The one thing that all the well-adjusted, fiscally responsible, long-term sex workers I know have in common is a sense of humor. Not that I hate my job, but certain things have happened where I’ve had a choice of either collapsing into a fetal position and bawling, or folding over with laughter, with really no middle ground between the two. It’s like Abe Lincoln said, “I laugh because I must not cry.” (Actually, I just wanted to quote Abe Lincoln and have no idea whether he’s talking about the Civil War or what.)
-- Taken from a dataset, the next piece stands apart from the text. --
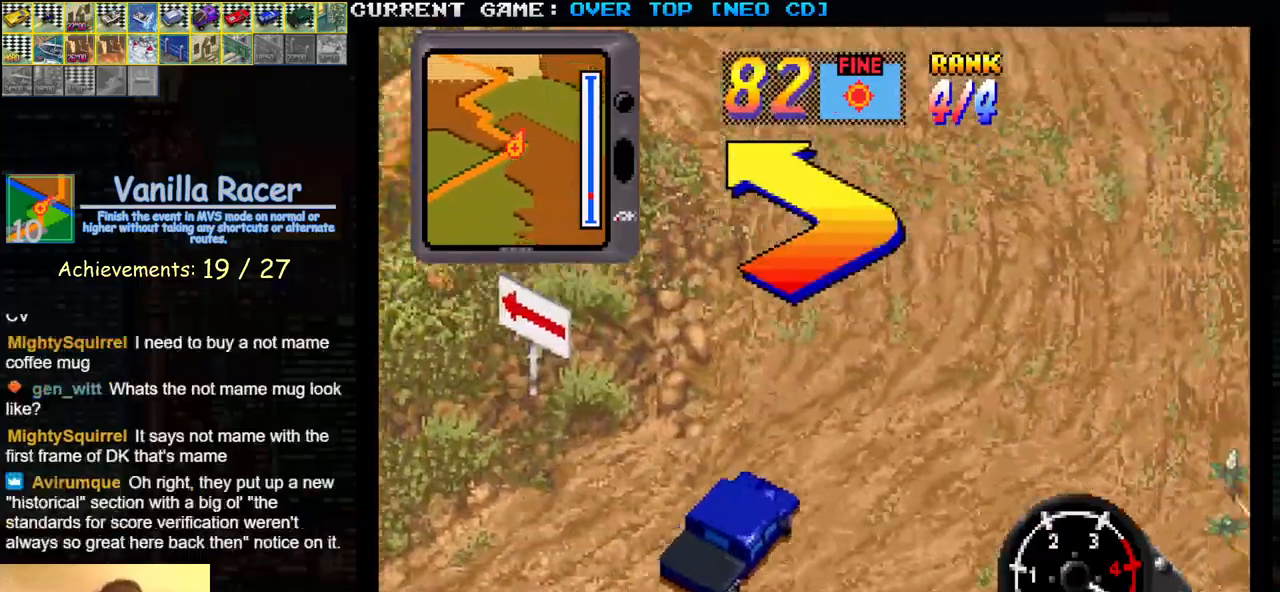
{"buttons": ["SQUARE"], "left_stick": "left", "events": [[350, "left_stick", "center"], [433, "left_stick", "left"]]}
As a fan of standup comedy, I’ve had to sit through too many jokes about my vocation to count. There are just so many strippers’-names-are-so-fake, dead hooker, and porn star bad childhood jokes out there.* Have you heard the one about how we’re all dead inside, which you can tell from our lifeless/soulless eyes? Yeah, me too, about a million times since I first heard it on Family Guy. Sometimes after I hear these jokes, I worry that people can smell the stripper on me, what with the blond mane and the not laughing. And then I wonder why these people at the open mic can’t make fun of their own coworkers at Kinko’s and why I can’t just see some comedy without being reminded of my daddy issues.
Where are all the sex-positive comedians with Women’s Studies degrees who can discuss Female Chauvanist Pigs? Wouldn’t it be nice if they were also Jewish and loved animals? These guys really exist and their names are Eli Olsberg** and Jake Weisman. They host a podcast called The Morning After and I love it. Each episode typically has one porn performer guest and one comedian guest and they all discuss the porn industry and life.